= Tar Baby option =

Term for a US policy during the late 1960s and 1970s

"Tar Baby" was the name given by the United States State Department to Richard Nixon's policy during the late 1960s and 1970s of strengthening contacts with the white-minority governments in Rhodesia and apartheid-era South Africa. The allusion was to the Uncle Remus story in which Brer Fox tries to capture Brer Rabbit by making a tar baby. Brer Rabbit strikes the tar "baby" with his hands, feet, and head and eventually becomes completely adhered to it. The policy option, described as a partial relaxation of economic action against Rhodesia and South Africa, and derived from NSSM: 39, was based on the presumption that apartheid and colonial rule were an unpleasant but undeniable reality and that Washington should accommodate itself pragmatically to the status quo. According to Nixon, if the United States was to be an influence for enlightened change it must do so by offering the "carrot" and eschewing the "stick". This policy would have to be pursued ad infinitum to get it to work.

==Controversy==
There is an increasing level of controversy into the potential racial motivation behind Nixon and Henry Kissinger's support for the implementation of the 'Tar Baby' option aside from his ideological adherence to realpolitik.
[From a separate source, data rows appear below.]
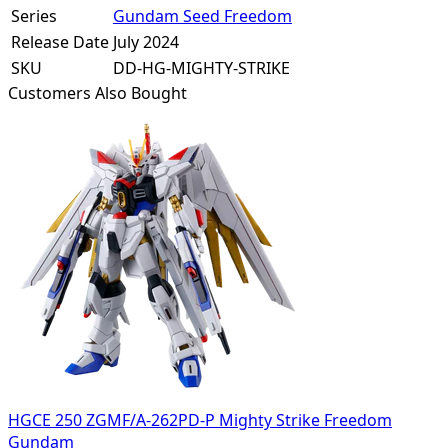
Series
Gundam Seed Freedom
Release Date
July 2024
SKU
DD-HG-MIGHTY-STRIKE
Customers Also Bought
HGCE 250 ZGMF/A-262PD-P Mighty Strike Freedom
Gundam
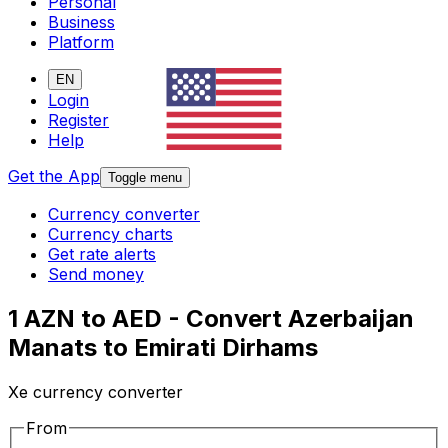
Personal
Business
Platform
EN
Login
Register
Help
Get the App
Toggle menu
Currency converter
Currency charts
Get rate alerts
Send money
1 AZN to AED - Convert Azerbaijan
Manats to Emirati Dirhams
Xe currency converter
From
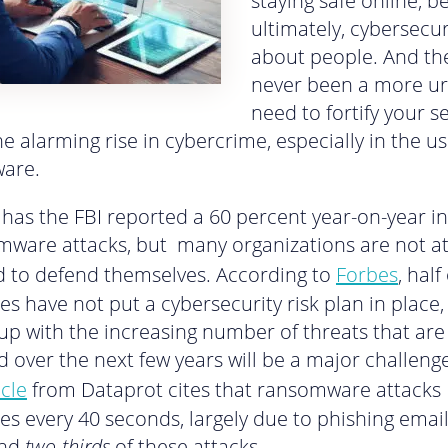
staying safe online, 
ultimately, cybersecuri
about people. And the
never been a more u
need to fortify your se
e alarming rise in cybercrime, especially in the us
are.
 has the FBI reported a 60 percent year-on-year i
mware attacks, but many organizations are not at 
 to defend themselves. According to
Forbes
, half
es have not put a cybersecurity risk plan in place
up with the increasing number of threats that are
d over the next few years will be a major challenge
icle
from Dataprot cites that ransomware attacks
es every 40 seconds, largely due to phishing email
ind
two-thirds
of these attacks.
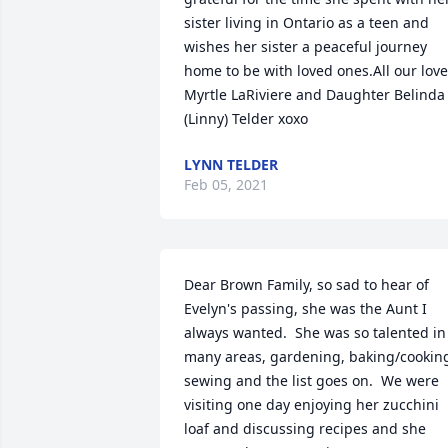
sister living in Ontario as a teen and 
wishes her sister a peaceful journey 
home to be with loved ones.All our love 
Myrtle LaRiviere and Daughter Belinda 
(Linny) Telder xoxo
LYNN TELDER
Feb 05, 2021
Dear Brown Family, so sad to hear of 
Evelyn's passing, she was the Aunt I 
always wanted.  She was so talented in 
many areas, gardening, baking/cooking
sewing and the list goes on.  We were 
visiting one day enjoying her zucchini 
loaf and discussing recipes and she 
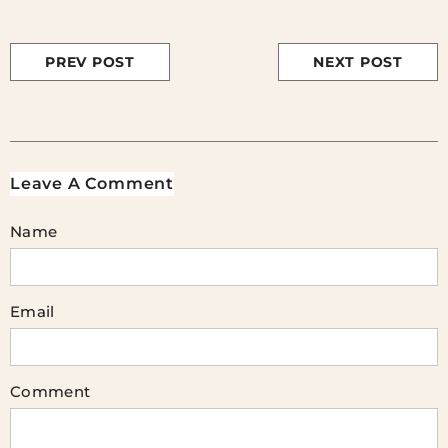
PREV POST
NEXT POST
Leave A Comment
Name
Email
Comment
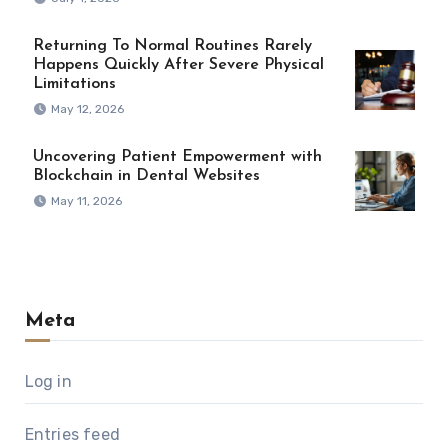
Returning To Normal Routines Rarely
Happens Quickly After Severe Physical
Limitations
May 12, 2026
Uncovering Patient Empowerment with
Blockchain in Dental Websites
May 11, 2026
Meta
Log in
Entries feed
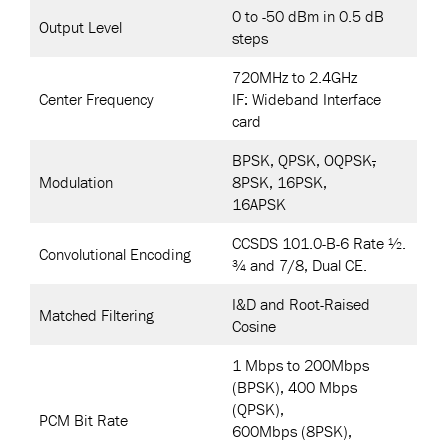
0 to -50 dBm in 0.5 dB
Output Level
steps
720MHz to 2.4GHz
Center Frequency
IF: Wideband Interface
card
BPSK, QPSK, OQPSK
,
Modulation
8PSK, 16PSK,
16APSK
CCSDS 101.0-B-6 Rate ½.
Convolutional Encoding
¾ and 7/8, Dual CE.
I&D and Root-Raised
Matched Filtering
Cosine
1 Mbps to 200Mbps
(BPSK), 400 Mbps
(QPSK),
PCM Bit Rate
600Mbps (8PSK),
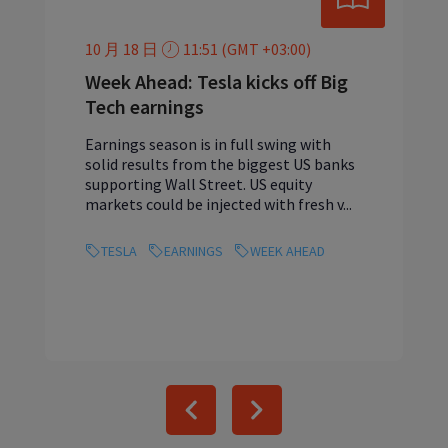
10 月 18 日
11:51 (GMT +03:00)
Week Ahead: Tesla kicks off Big
Tech earnings
Earnings season is in full swing with
solid results from the biggest US banks
supporting Wall Street. US equity
markets could be injected with fresh v...
TESLA
EARNINGS
WEEK AHEAD
Previous
Next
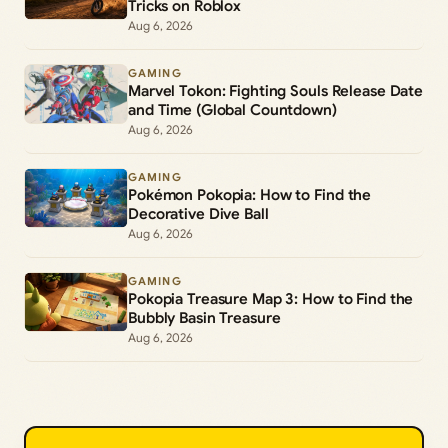
Tricks on Roblox
Aug 6, 2026
GAMING
Marvel Tokon: Fighting Souls Release Date
and Time (Global Countdown)
Aug 6, 2026
GAMING
Pokémon Pokopia: How to Find the
Decorative Dive Ball
Aug 6, 2026
GAMING
Pokopia Treasure Map 3: How to Find the
Bubbly Basin Treasure
Aug 6, 2026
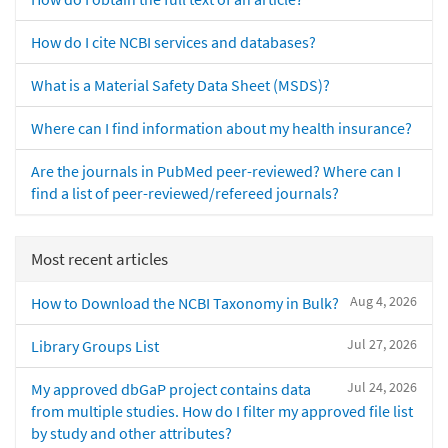
How do I cite NCBI services and databases?
What is a Material Safety Data Sheet (MSDS)?
Where can I find information about my health insurance?
Are the journals in PubMed peer-reviewed? Where can I
find a list of peer-reviewed/refereed journals?
Most recent articles
Aug 4, 2026
How to Download the NCBI Taxonomy in Bulk?
Jul 27, 2026
Library Groups List
Jul 24, 2026
My approved dbGaP project contains data
from multiple studies. How do I filter my approved file list
by study and other attributes?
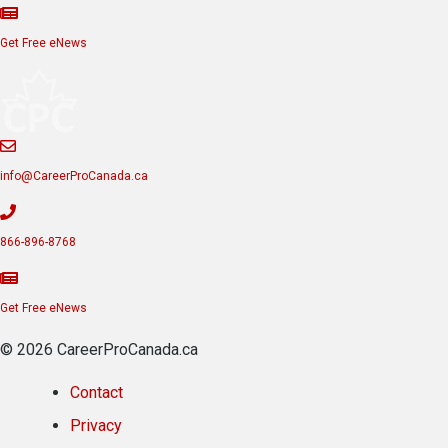
Get Free eNews
info@CareerProCanada.ca
866-896-8768
Get Free eNews
© 2026 CareerProCanada.ca
Contact
Privacy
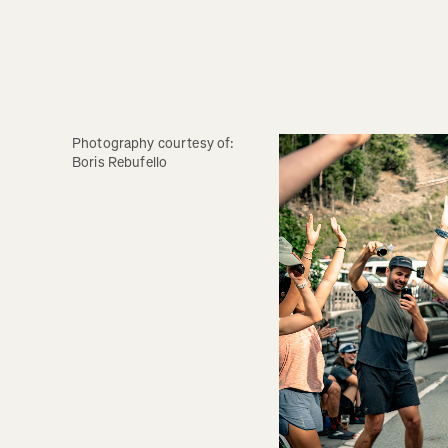
Photography courtesy of: 
Boris Rebufello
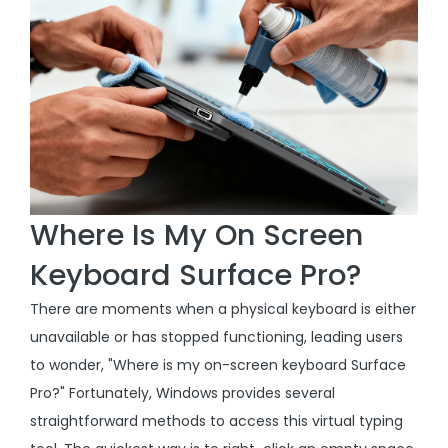
Where Is My On Screen
Keyboard Surface Pro?
There are moments when a physical keyboard is either
unavailable or has stopped functioning, leading users
to wonder, "Where is my on-screen keyboard Surface
Pro?" Fortunately, Windows provides several
straightforward methods to access this virtual typing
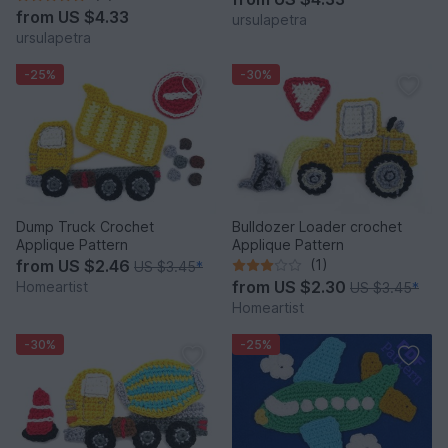
from
US $4.33
ursulapetra
ursulapetra
-25%
-30%
Dump Truck Crochet
Bulldozer Loader crochet
Applique Pattern
Applique Pattern
from
US $2.46
(1)
US $3.45
*
from
US $2.30
Homeartist
US $3.45
*
Homeartist
-30%
-25%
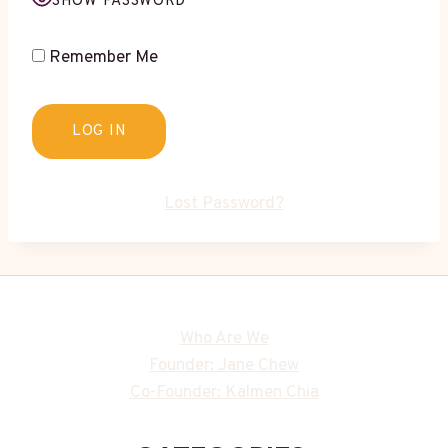
SHOW PASSWORD
Remember Me
Lost Password?
Who Are We
Founder: Jane Chew
Co-Founder: Kalmen Chia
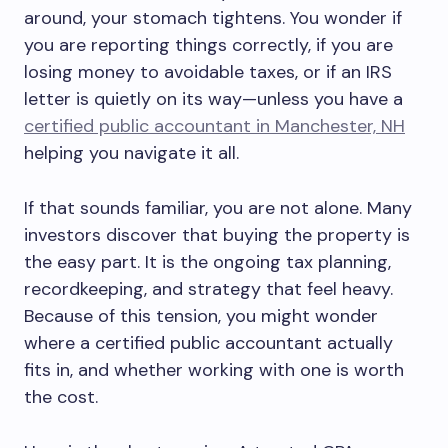
around, your stomach tightens. You wonder if
you are reporting things correctly, if you are
losing money to avoidable taxes, or if an IRS
letter is quietly on its way—unless you have a
certified public accountant in Manchester, NH
helping you navigate it all.
If that sounds familiar, you are not alone. Many
investors discover that buying the property is
the easy part. It is the ongoing tax planning,
recordkeeping, and strategy that feel heavy.
Because of this tension, you might wonder
where a certified public accountant actually
fits in, and whether working with one is worth
the cost.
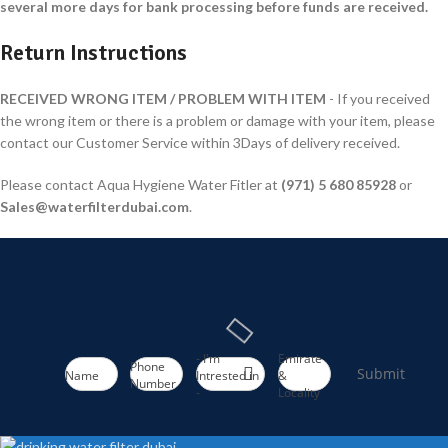
several more days for bank processing before funds are received.
Return Instructions
RECEIVED WRONG ITEM / PROBLEM WITH ITEM
- If you received
the wrong item or there is a problem or damage with your item, please
contact our Customer Service within 3Days of delivery received.
Please contact Aqua Hygiene Water Fitler at
(971
)
5 680 85928
or
Sales@waterfilterdubai.com
.
- I'm
Emirate
Phone
Submit
Name
Intrested in
&
Number
-
Locality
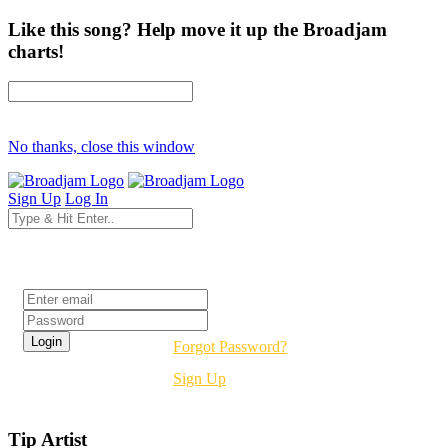
Like this song? Help move it up the Broadjam
charts!
No thanks, close this window
Sign Up
Log In
Login
Forgot Password?
Sign Up
Tip Artist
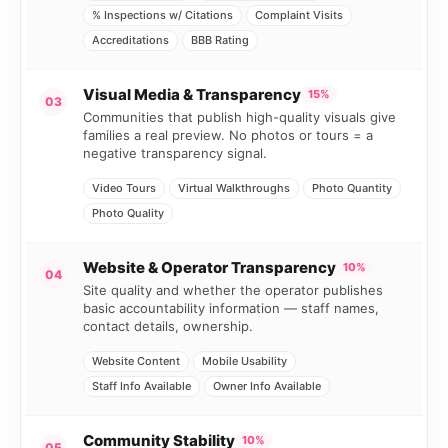
% Inspections w/ Citations
Complaint Visits
Accreditations
BBB Rating
Visual Media & Transparency
15%
03
Communities that publish high-quality visuals give
families a real preview. No photos or tours = a
negative transparency signal.
Video Tours
Virtual Walkthroughs
Photo Quantity
Photo Quality
Website & Operator Transparency
10%
04
Site quality and whether the operator publishes
basic accountability information — staff names,
contact details, ownership.
Website Content
Mobile Usability
Staff Info Available
Owner Info Available
Community Stability
10%
05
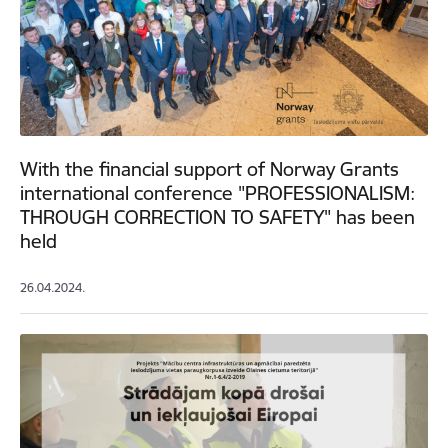
With the financial support of Norway Grants
international conference "PROFESSIONALISM:
THROUGH CORRECTION TO SAFETY" has been
held
26.04.2024.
Mainly, "stemming from (their) demeaning attitude toward Africa and black Africans."

As Secretary of State under Gerald Ford, Kissinger pivoted from the Tar Baby Option in favor of black-majority rule stating that "it would not have been predicted [...] that a Republican administration would take the lead in bringing about the breakthrough to majority rule in Southern Africa." South African apartheid would not end until 1994, over 17 years after Kissinger left the State Department.